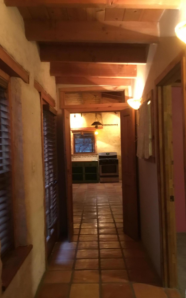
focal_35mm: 33
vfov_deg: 58.1
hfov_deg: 38.3
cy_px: 149
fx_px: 268
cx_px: 81
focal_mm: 3.3
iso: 400
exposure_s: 1/15
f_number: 2.4
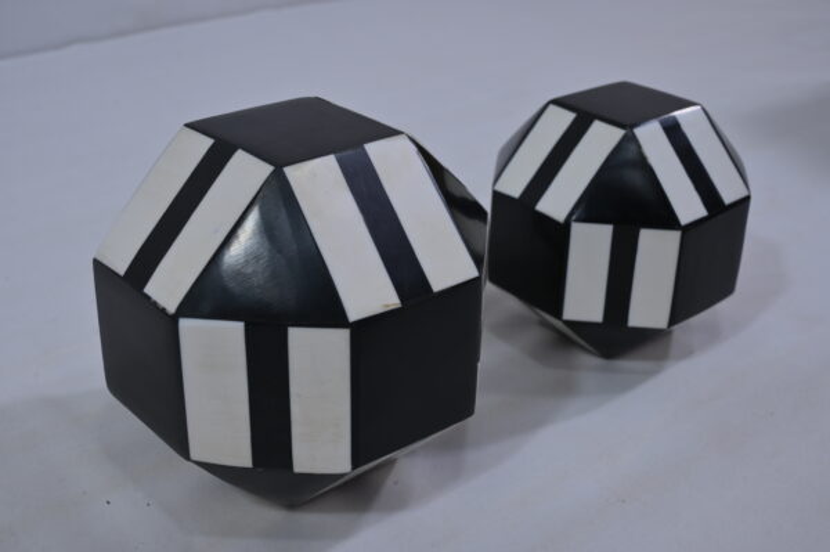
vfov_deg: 29.8
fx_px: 1037
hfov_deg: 43.6
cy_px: 276
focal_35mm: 45
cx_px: 415
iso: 500
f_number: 9
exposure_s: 1/125
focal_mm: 45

......

Leave out the pictures and set down everything else in the entries above exactly.

Answer section
focal_35mm: 33
vfov_deg: 58.1
hfov_deg: 38.3
cy_px: 149
fx_px: 268
cx_px: 81
focal_mm: 3.3
iso: 400
exposure_s: 1/15
f_number: 2.4
vfov_deg: 29.8
fx_px: 1037
hfov_deg: 43.6
cy_px: 276
focal_35mm: 45
cx_px: 415
iso: 500
f_number: 9
exposure_s: 1/125
focal_mm: 45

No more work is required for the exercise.